# Written task A
According to the podcast episode description, how much additional financial aid did one family get by using financial aid alchemy?
# Written task B
Echo the podcast episode description word for word, from "CPC Episode #4" up to and including "get $30,000 in additional...".
# Written task C
Why does the podcast episode description advise lowering your income in the base year?

Welcome to the College Prep Confidential Podcast
May 26, 2019

CPC Episode #4 - Discover How To Use Financial Aid Alchemy To Boost Your Financial Aid Package

In Episode 4, we cover the secret of Financial Aid Alchemy, and how you can move, or reclassify your assets and income to get more financial aid. You'll discover: What financial aid alchemy is, and how one family used it to get $30,000 in additional...

In Episode 4, we cover the secret of Financial Aid Alchemy, and how you can move, or reclassify your assets and income to get more financial aid. You'll discover:

  • What financial aid alchemy is, and how one family used it to get $30,000 in additional financial aid
  • The Financial Need Equation, and what lever you can pull to get more money by lowering this 3 letter number
  • How lowering this 3 letter acronym raises your financial aid eligibility
  • How To Make Income and Assets "vanish", raising your financial aid yield
  • What you can learn from magicians to increase financial aid
  • What the base year is...and why lowering your income in this year increases financial aid
  • What number to reduce which is 8 times more effective than any other number to getting more financial aid
  • Avoid these artificial increases in income, and the government will give you more money
  • The two types of assets. Skip this, and you'll leave thousands on the table for financial aid
  • The Mother Bird Secret to getting more money from colleges
  • 7 states which will give you more money just by winning this "race"

# Supplied material
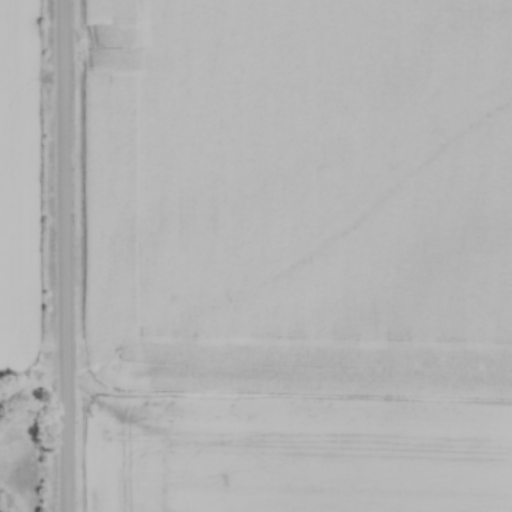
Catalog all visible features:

# Correct response A
$30,000.

# Correct response B
CPC Episode #4 - Discover How To Use Financial Aid Alchemy To Boost Your Financial Aid Package

In Episode 4, we cover the secret of Financial Aid Alchemy, and how you can move, or reclassify your assets and income to get more financial aid. You'll discover: What financial aid alchemy is, and how one family used it to get $30,000 in additional...

# Correct response C
Lowering your income in the base year increases financial aid.